On the 30th October 2008, the team represented a family at a Coroner's Court Inquest. The case was interesting in that the death had not been reported by the hospital as "unnatural" to the Coroner.
The deceased's family became suspicious about the circumstances surrounding the prescription of antibiotics to the deceased in the weeks before her death and so contacted the Coroner's office.
On investigating the matter, we established that antibiotics prescribed by her GP to treat a chest infection interacted with the blood thinning medication Warfarin. The deceased's levels (the ratio of the time taken for the patient's blood to clot compared with a normal person) was, at the time of her admission to hospital, 11.9 whereas the normal INR is between 2 and 3.5. The Coroner was told that this increase in INR had triggered a fatal brain haemorrhage.
At the Inquest, it was established that there were gaps in communications between General Practitioners and Warfarin Clinics and that this had contributed to the deceased's death.
The Hospital Physician, in retrospect, accepted that the deceased's death was not due to "natural" causes.

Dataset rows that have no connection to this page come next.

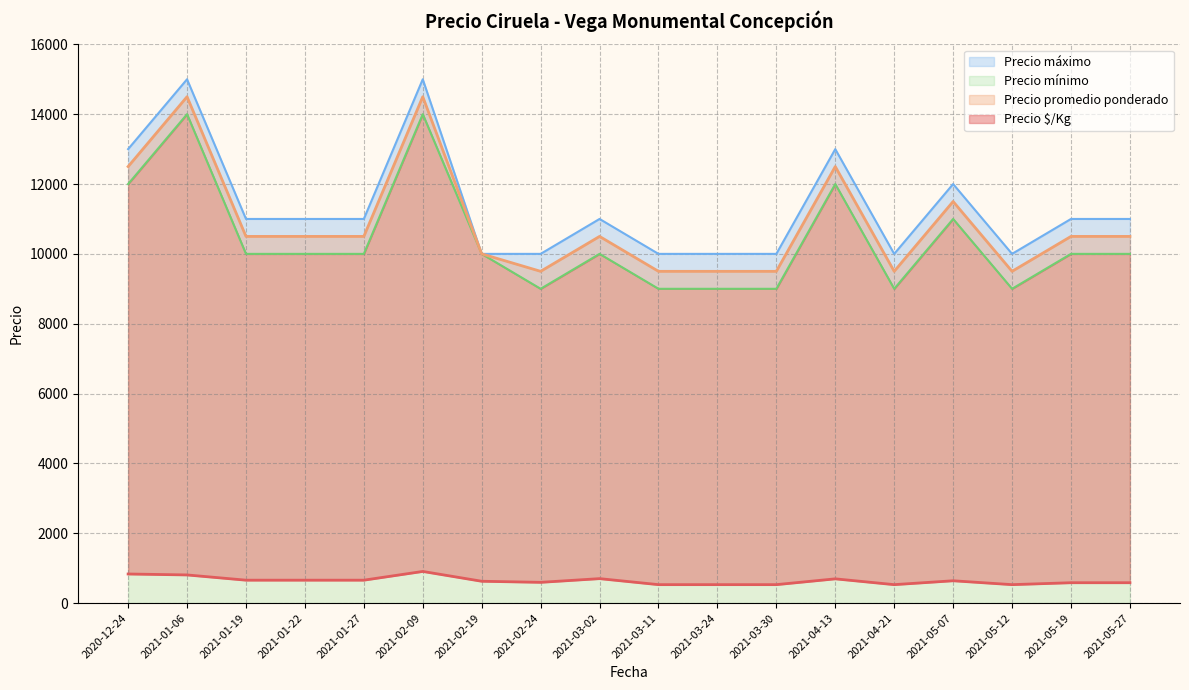

True or false: Precio $/Kg and Precio mínimo intersect in this chart.

False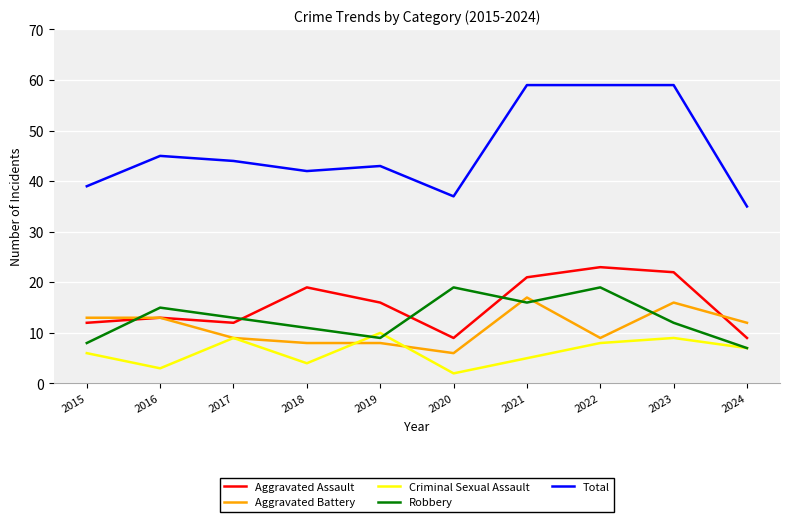

True or false: Criminal Sexual Assault and Aggravated Assault intersect in this chart.

False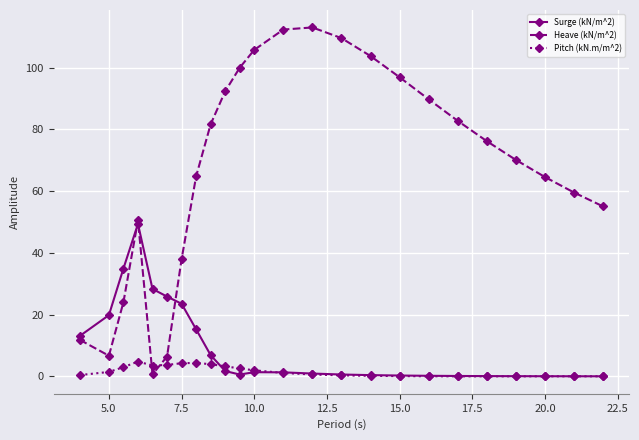

What is the value of the Surge (kN/m^2) point at the 2nd from the left?

19.8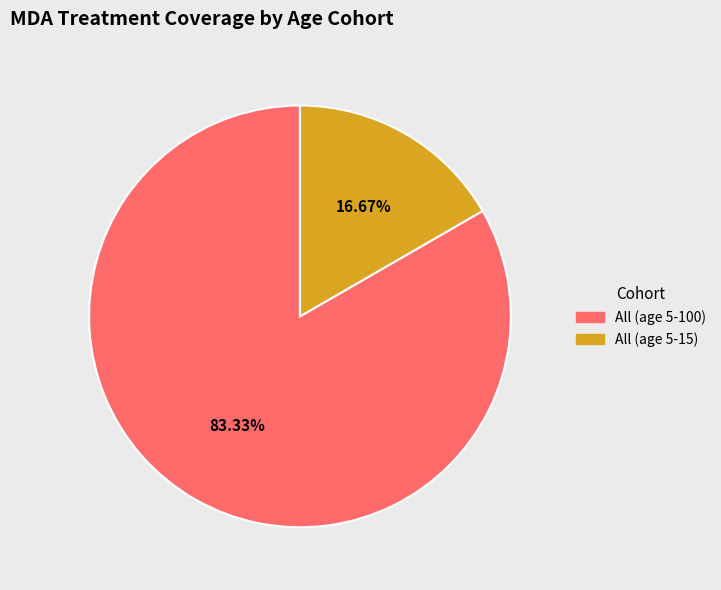

Is it true that All (age 5-15) is 9% of the pie?

False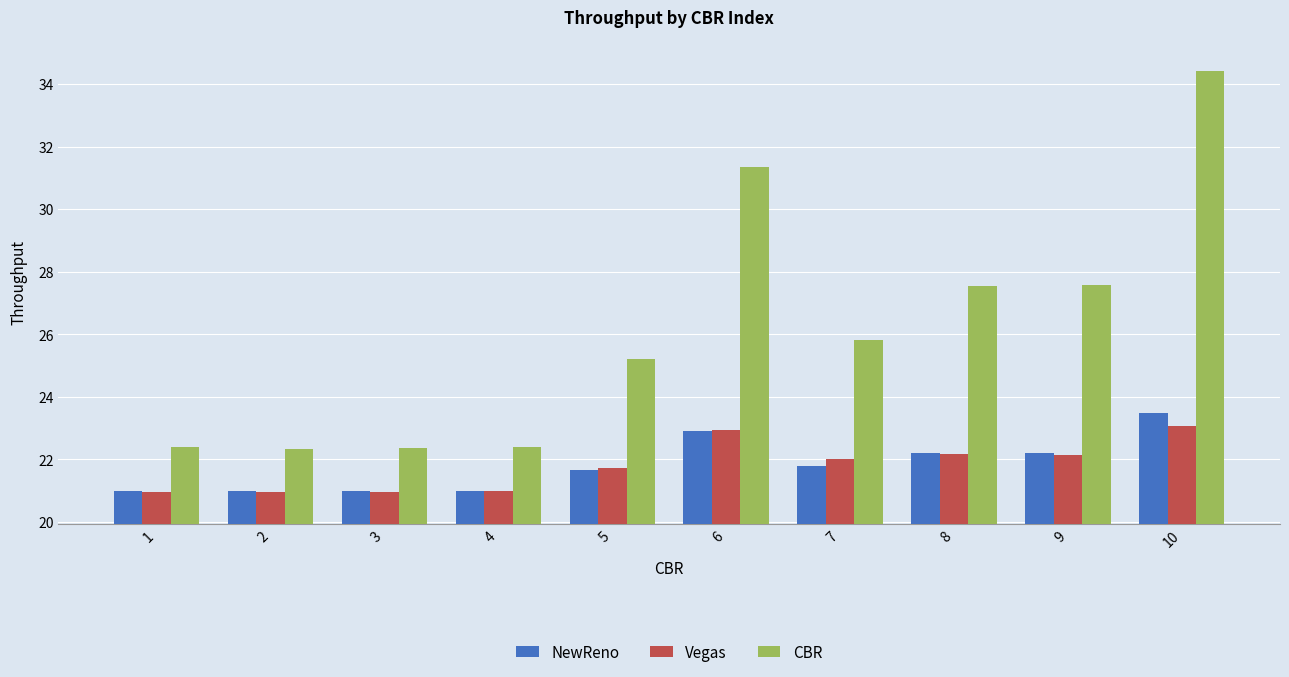

At which category is the sum across all series the highest?

10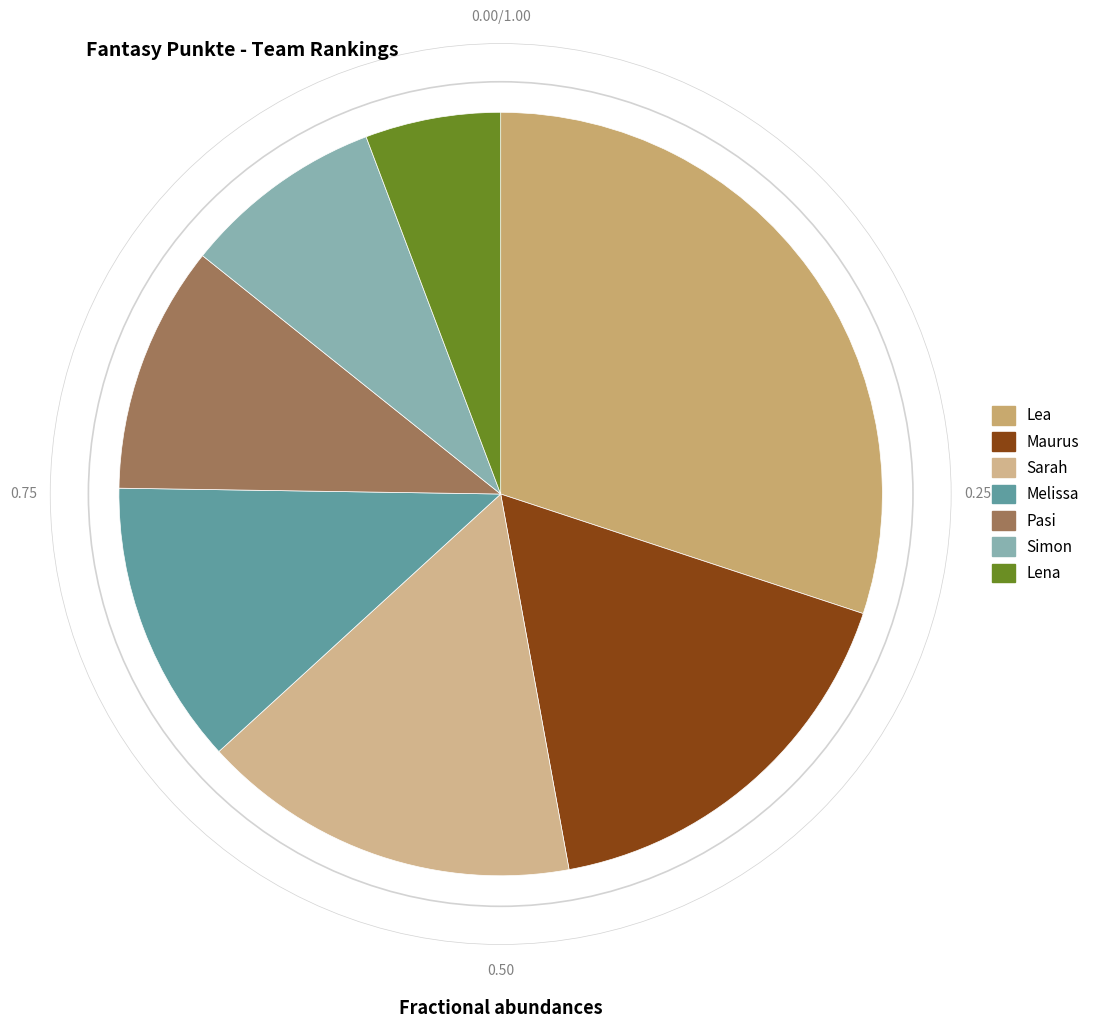

How many segments does this pie chart have?

7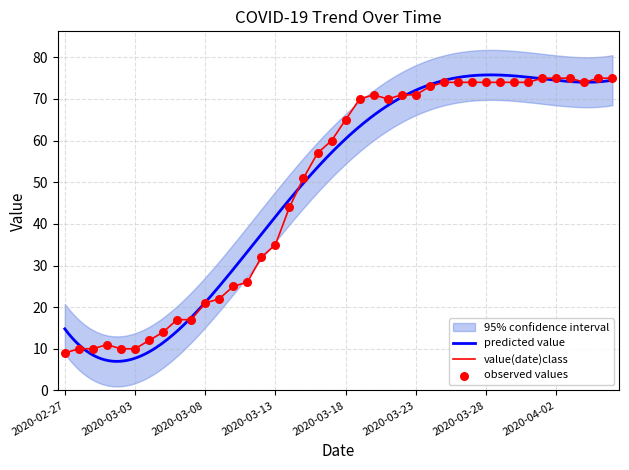

Approximately how many times larger is the value at 2020-04-06 compared to 2020-03-27?

1.0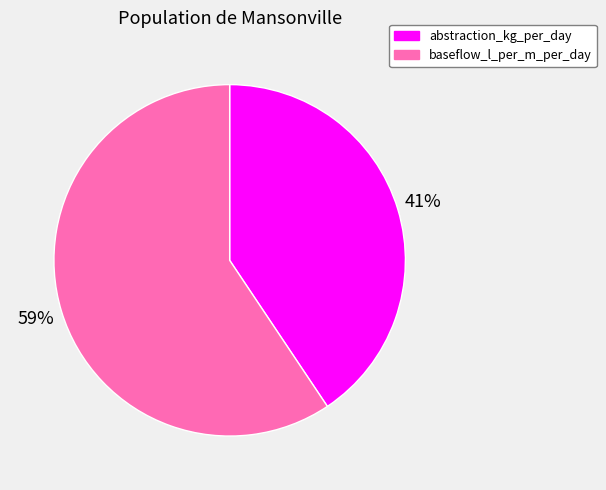

How many segments does this pie chart have?

2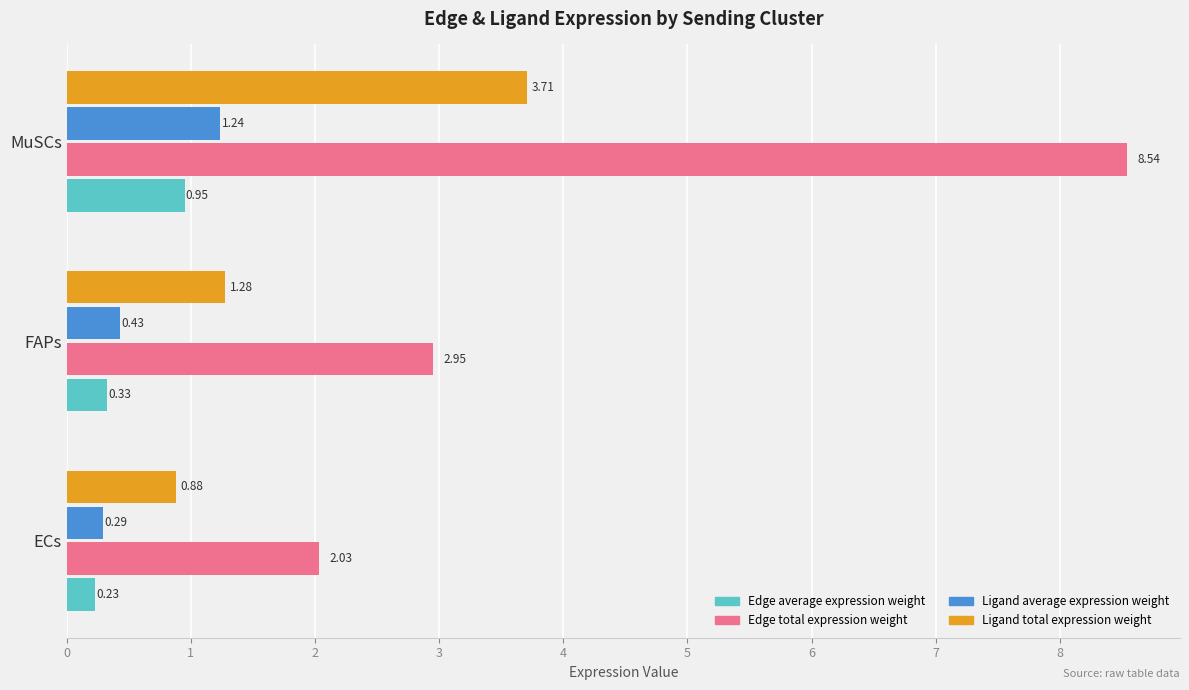

What is the difference between the Edge average expression weight values at MuSCs and ECs?

0.7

As a result, the Cork City Coroner, Dr. Myra Cullinane returned a verdict of medical misadventure. She ordered the Death Certificate to record the cause of death as bilateral subdural haemorrhage with a subarachnoid extension due to the elevated INR levels due to drug interaction between Warfarin and antibiotic therapies. She made a recommendation that communications between Warfarin Clinics and General Practitioners be reviewed.